### YOUR GOAL
Starting at the line that has "hfov_deg: 71.6" and stopping after the line that has "focal_mm: 5.26", reproduce the listing below exactly; omit everything else.

### STUDY MATERIAL
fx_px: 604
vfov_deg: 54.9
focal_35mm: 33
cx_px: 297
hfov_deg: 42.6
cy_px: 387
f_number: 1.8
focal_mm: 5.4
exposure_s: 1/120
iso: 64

...

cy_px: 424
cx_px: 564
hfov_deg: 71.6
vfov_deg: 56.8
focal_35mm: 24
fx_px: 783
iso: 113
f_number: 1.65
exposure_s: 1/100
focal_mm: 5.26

...

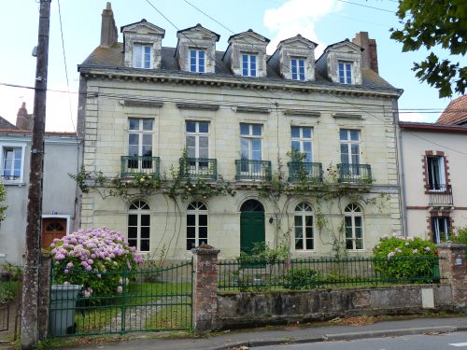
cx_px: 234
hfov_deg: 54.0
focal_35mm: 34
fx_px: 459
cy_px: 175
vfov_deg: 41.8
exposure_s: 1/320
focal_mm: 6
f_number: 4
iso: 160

### SOLUTION TO THE EXERCISE
hfov_deg: 71.6
vfov_deg: 56.8
focal_35mm: 24
fx_px: 783
iso: 113
f_number: 1.65
exposure_s: 1/100
focal_mm: 5.26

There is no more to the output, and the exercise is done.